## ACTIVITY LIST
1 > Copy word for word the part of the PMR thread starting with "Grab a cup of" and going on through "(PMR) Support Group.".
2 > Translate this sentence from the PMR thread into Spanish: "As an introvert, I find it easy to choose isolation."

## TEXT SHOWN
____

Polymyalgia Rheumatica (PMR): Meet others & Share Your Story
Welcome to the Polymyalgia Rheumatica (PMR) group on Mayo Clinic Connect.
Meet other members who are dealing with PMR. Let’s learn from each other and share stories about living well with PMR, coping with the challenges and offering tips.We look forward to welcoming you and introducing you to other members. Feel free to browse the topics or start a new one.
Grab a cup of coffee or beverage of choice and let’s chat. Why not start by introducing yourself? What's your experience with PMR? How are you doing today?
Interested in more discussions like this? Go to the Polymyalgia Rheumatica (PMR) Support Group.
About "isolating oneself": Hey, an online community is better than no community, right?! As an introvert, I find it easy to choose isolation. When you are ready, you'll know what action you need to take. Now, is "your time".
Good advice! Thank you.

____

## RECORDS SUPPLIED
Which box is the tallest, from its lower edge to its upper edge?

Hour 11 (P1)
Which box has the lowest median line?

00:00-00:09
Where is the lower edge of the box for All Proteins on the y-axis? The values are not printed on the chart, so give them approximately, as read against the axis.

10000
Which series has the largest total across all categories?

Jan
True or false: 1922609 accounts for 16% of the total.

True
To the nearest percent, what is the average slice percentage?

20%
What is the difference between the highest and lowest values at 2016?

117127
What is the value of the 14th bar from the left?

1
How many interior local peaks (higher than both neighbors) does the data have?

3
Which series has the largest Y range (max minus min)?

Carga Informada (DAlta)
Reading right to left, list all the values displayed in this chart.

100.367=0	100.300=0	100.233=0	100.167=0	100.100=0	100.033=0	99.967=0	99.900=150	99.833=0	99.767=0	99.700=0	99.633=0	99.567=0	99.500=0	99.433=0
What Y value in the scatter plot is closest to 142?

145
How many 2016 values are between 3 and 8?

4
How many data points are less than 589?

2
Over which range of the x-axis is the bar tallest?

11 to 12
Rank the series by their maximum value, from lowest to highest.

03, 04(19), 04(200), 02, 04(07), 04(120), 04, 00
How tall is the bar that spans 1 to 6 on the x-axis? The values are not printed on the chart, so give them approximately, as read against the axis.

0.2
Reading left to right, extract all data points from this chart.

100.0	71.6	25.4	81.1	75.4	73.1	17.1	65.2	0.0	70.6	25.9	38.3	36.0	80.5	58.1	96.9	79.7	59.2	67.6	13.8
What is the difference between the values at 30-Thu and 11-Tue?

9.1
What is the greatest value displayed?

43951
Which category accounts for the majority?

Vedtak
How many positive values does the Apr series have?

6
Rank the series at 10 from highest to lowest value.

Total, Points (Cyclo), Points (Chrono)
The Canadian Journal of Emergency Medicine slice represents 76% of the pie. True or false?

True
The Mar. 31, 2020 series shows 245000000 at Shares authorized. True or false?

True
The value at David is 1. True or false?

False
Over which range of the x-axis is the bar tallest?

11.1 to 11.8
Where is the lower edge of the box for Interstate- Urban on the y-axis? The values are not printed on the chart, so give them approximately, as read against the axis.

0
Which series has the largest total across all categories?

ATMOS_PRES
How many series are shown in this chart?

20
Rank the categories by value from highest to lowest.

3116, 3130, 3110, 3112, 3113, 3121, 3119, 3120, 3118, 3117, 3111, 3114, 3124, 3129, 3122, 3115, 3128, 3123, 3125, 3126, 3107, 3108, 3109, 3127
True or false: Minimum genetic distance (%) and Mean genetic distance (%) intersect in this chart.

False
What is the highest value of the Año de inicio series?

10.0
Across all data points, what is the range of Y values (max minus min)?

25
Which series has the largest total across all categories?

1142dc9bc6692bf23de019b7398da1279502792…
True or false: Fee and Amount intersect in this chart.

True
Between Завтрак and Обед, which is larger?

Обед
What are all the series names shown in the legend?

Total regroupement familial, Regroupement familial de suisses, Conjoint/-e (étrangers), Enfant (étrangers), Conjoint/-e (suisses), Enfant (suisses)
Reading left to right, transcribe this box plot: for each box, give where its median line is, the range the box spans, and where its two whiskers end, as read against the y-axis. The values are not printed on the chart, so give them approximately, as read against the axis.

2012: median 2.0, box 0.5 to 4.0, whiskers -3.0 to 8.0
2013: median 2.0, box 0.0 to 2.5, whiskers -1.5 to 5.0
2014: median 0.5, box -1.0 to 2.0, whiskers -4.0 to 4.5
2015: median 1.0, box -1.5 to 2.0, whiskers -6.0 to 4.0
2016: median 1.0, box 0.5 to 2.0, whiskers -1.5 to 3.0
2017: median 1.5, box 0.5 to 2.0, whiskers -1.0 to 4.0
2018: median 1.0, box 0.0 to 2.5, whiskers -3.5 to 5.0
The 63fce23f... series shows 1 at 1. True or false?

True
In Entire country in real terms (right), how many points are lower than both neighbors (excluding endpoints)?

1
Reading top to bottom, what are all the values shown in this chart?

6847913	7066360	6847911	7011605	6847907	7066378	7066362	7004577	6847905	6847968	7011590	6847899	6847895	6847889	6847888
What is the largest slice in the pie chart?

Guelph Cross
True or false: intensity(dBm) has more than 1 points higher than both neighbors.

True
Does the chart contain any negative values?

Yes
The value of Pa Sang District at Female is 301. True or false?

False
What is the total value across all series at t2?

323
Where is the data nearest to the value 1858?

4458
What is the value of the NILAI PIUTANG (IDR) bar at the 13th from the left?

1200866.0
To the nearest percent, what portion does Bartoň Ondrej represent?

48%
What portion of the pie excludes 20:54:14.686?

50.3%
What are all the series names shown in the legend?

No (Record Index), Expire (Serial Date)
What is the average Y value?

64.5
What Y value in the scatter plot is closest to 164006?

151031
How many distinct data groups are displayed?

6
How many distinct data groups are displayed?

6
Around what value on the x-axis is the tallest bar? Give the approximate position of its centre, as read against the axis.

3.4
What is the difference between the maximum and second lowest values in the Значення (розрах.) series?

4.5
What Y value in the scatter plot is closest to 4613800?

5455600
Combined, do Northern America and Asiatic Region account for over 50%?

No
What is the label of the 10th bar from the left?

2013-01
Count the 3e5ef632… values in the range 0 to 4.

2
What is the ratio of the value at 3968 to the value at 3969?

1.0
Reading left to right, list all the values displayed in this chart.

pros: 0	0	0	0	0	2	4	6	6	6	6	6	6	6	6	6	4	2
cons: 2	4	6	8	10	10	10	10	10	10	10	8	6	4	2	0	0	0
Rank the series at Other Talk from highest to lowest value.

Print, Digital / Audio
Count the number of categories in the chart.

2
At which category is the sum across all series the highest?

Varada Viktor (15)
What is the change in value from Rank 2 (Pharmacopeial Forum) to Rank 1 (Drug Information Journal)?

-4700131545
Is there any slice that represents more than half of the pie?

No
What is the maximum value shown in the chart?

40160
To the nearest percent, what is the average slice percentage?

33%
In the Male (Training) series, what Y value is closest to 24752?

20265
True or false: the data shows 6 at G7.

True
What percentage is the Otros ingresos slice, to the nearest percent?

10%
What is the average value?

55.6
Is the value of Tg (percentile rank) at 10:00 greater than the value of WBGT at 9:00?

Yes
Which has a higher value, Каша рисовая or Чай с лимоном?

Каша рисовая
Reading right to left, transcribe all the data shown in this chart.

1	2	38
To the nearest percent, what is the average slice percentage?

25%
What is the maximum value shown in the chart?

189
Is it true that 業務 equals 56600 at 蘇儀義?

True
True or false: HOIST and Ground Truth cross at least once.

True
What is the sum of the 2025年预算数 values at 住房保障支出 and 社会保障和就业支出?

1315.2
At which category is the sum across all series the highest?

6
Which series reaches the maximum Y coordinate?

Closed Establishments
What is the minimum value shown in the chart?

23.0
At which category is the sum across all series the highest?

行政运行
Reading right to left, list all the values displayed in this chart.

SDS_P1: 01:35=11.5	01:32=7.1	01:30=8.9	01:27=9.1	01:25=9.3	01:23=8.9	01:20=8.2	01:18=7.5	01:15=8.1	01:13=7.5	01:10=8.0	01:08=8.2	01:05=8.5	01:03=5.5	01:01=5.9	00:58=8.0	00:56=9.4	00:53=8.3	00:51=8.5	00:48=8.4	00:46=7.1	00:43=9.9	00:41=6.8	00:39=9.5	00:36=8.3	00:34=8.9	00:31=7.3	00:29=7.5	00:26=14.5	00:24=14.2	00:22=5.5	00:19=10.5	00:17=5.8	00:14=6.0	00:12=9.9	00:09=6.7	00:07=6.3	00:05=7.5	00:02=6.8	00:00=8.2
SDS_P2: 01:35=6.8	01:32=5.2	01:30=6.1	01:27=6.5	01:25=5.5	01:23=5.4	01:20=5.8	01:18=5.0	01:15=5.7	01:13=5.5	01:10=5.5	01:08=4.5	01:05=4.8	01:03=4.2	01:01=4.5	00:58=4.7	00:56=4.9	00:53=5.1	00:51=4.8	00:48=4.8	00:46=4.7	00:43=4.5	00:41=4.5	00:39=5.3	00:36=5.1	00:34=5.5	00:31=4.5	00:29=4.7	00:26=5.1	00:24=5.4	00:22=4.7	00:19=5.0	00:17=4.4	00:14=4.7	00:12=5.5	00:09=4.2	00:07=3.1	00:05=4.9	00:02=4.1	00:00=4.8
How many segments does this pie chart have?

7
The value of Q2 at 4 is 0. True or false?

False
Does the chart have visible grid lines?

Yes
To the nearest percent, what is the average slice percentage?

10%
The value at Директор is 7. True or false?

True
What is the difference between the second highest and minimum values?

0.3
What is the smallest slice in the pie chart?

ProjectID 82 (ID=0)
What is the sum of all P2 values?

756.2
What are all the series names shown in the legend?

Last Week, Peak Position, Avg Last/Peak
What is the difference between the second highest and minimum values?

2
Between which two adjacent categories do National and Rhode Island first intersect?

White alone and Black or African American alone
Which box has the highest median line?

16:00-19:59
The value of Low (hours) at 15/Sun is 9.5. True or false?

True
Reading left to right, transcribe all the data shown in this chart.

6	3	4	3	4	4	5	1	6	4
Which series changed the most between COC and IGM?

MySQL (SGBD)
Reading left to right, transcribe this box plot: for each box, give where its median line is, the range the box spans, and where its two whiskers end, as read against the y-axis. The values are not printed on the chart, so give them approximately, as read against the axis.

____

## RESPONSES PER TASK
1 >
Grab a cup of coffee or beverage of choice and let’s chat. Why not start by introducing yourself? What's your experience with PMR? How are you doing today?
Interested in more discussions like this? Go to the Polymyalgia Rheumatica (PMR) Support Group.

2 > Como persona introvertida, me resulta fácil elegir el aislamiento.